Source Code Encoding
--------------------
By default, Python source files are treated as encoded in UTF-8. In that
encoding, characters of most languages in the world can be used simultaneously
in string literals, identifiers and comments --- although the standard library
only uses ASCII characters for identifiers, a convention that any portable code
should follow. To display all these characters properly, your editor must
recognize that the file is UTF-8, and it must use a font that supports all the
characters in the file.
It is also possible to specify a different encoding for source files.
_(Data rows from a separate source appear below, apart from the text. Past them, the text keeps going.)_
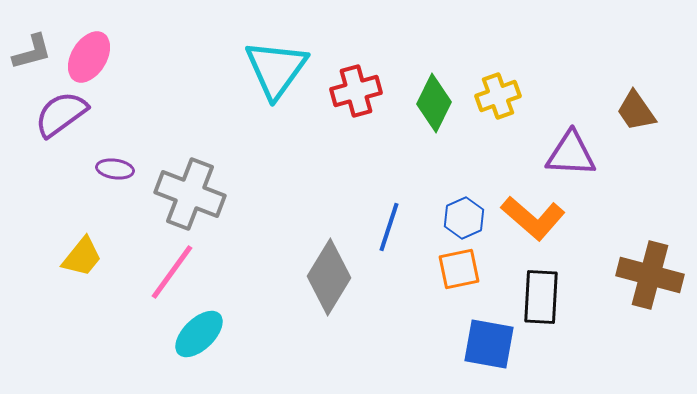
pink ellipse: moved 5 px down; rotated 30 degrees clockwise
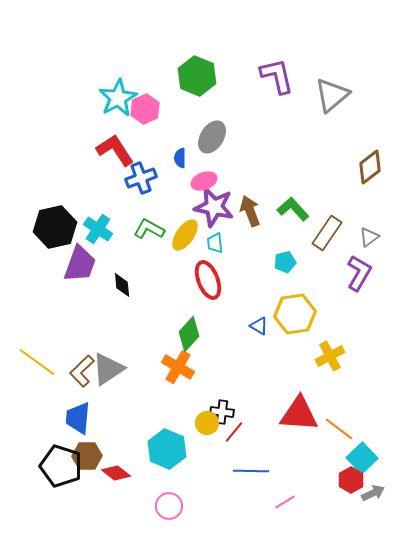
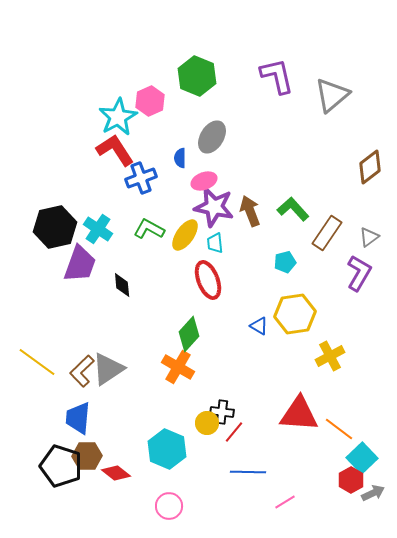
cyan star at (118, 98): moved 19 px down
pink hexagon at (145, 109): moved 5 px right, 8 px up
blue line at (251, 471): moved 3 px left, 1 px down
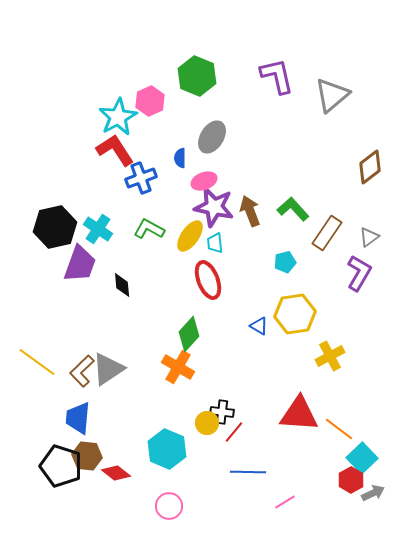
yellow ellipse at (185, 235): moved 5 px right, 1 px down
brown hexagon at (87, 456): rotated 8 degrees clockwise
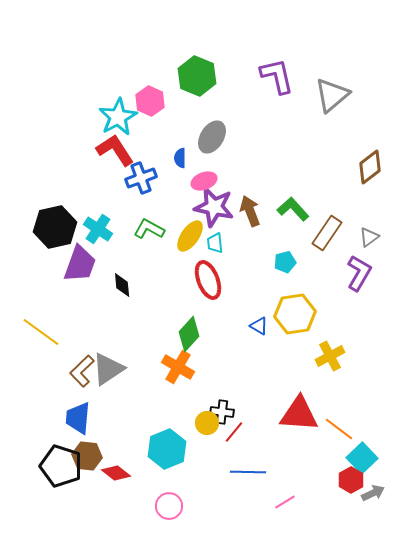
pink hexagon at (150, 101): rotated 12 degrees counterclockwise
yellow line at (37, 362): moved 4 px right, 30 px up
cyan hexagon at (167, 449): rotated 15 degrees clockwise
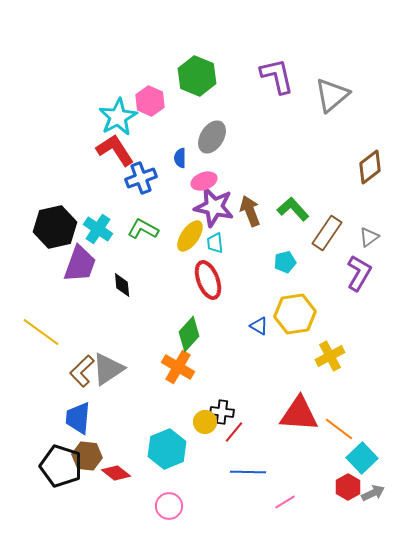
green L-shape at (149, 229): moved 6 px left
yellow circle at (207, 423): moved 2 px left, 1 px up
red hexagon at (351, 480): moved 3 px left, 7 px down
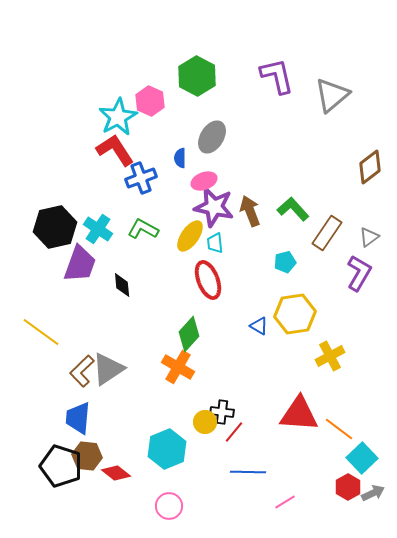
green hexagon at (197, 76): rotated 6 degrees clockwise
In order
to do this, put one more special comment line right after the ``#!`` line to
define the source file encoding::
# -*- coding: encoding -*-
With that declaration, everything in the source file will be treated as having
the encoding *encoding* instead of UTF-8. The list of possible encodings can be
found in the Python Library Reference, in the section on :mod:`codecs`.
For example, if your editor of choice does not support UTF-8 encoded files and
insists on using some other encoding, say Windows-1252, you can write::
# -*- coding: cp-1252 -*-
and still use all characters in the Windows-1252 character set in the source
files. The special encoding comment must be in the *first or second* line
within the file.
.. _tut-startup:
The Interactive Startup File
----------------------------
When you use Python interactively, it is frequently handy to have some standard
commands executed every time the interpreter is started. You can do this by
setting an environment variable named :envvar:`PYTHONSTARTUP` to the name of a
file containing your start-up commands. This is similar to the :file:`.profile`
feature of the Unix shells.
.. XXX This should probably be dumped in an appendix, since most people
don't use Python interactively in non-trivial ways.
This file is only read in interactive sessions, not when Python reads commands
from a script, and not when :file:`/dev/tty` is given as the explicit source of
commands (which otherwise behaves like an interactive session). It is executed
in the same namespace where interactive commands are executed, so that objects
that it defines or imports can be used without qualification in the interactive
session. You can also change the prompts ``sys.ps1`` and ``sys.ps2`` in this
file.
If you want to read an additional start-up file from the current directory, you
can program this in the global start-up file using code like ``if
os.path.isfile('.pythonrc.py'): exec(open('.pythonrc.py').read())``.
If you want to use the startup file in a script, you must do this explicitly
in the script::
import os
filename = os.environ.get('PYTHONSTARTUP')
if filename and os.path.isfile(filename):
exec(open(filename).read())
.. rubric:: Footnotes
.. [#] A problem with the GNU Readline package may prevent this.